[Article]
§

I just have to keep on, keeping on
Just like what God had said a while back
Just keep on, keeping on
And through our faithfulness, He will come through for us
Despite all sorts of situations that we are in now
He will come through for us
We just need to keep on, keeping on
Just like what Job did
He never gave up
After all these revelations
And deja vu…
Read somewhere
“It’s better to have loved and lost, than to have never loved at all”
Brings about mixed emotions somewhat
But if what God said is true (it has to be anyway right?)
Then I just have to believe and all will be fine…
It’s supposed to be all in the mind.
Supposed.
But it feels so weird, it’s physically affecting as well.
Just kill me now, knock me down, bang me against the wall till I pass out.
Or something along those lines.
How weird does it feel, to be wondering why everyone around you is so happy, and you were once like that.
Once a happy person, lively person. But now finds it difficult to be truly happy.
Argh.
Feel like exploding sometimes, like a very strained feeling throughout the entire body.
Explodes.
For the sake of keeping this blog alive….

§

[Entries supplied]
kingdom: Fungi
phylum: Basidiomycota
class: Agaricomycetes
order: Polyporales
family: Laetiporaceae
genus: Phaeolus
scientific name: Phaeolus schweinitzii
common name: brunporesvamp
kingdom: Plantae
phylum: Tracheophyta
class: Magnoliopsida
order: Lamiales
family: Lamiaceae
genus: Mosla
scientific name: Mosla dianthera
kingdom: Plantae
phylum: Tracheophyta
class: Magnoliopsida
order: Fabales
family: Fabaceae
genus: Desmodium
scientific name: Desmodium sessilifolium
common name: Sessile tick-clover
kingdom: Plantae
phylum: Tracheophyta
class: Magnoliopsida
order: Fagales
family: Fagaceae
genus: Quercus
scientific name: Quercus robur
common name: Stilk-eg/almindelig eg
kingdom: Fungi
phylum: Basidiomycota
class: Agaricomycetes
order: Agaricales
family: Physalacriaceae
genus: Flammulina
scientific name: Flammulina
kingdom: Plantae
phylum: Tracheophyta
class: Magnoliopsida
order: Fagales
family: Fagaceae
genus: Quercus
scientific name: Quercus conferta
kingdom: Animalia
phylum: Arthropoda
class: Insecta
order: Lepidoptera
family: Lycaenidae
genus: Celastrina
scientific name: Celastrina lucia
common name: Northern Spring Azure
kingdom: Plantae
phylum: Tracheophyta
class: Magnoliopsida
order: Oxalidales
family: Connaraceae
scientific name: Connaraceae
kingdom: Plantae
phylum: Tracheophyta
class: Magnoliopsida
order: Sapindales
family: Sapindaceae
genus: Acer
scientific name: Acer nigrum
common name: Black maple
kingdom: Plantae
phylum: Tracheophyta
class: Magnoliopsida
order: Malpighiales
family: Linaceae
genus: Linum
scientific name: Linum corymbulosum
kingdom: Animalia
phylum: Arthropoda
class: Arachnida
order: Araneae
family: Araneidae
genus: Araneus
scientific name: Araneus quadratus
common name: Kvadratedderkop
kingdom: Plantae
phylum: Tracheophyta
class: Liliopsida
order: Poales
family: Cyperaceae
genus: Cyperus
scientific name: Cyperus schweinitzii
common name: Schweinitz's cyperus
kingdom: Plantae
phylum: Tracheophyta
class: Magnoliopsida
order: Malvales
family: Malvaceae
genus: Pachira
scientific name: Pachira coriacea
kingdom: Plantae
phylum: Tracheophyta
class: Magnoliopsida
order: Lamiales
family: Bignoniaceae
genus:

§

[What you will do]
Set down the part of the blog post starting with "But it feels" and going on through "along those lines.", copying it word for word.

[Answer to the exercise]
But it feels so weird, it’s physically affecting as well.
Just kill me now, knock me down, bang me against the wall till I pass out.
Or something along those lines.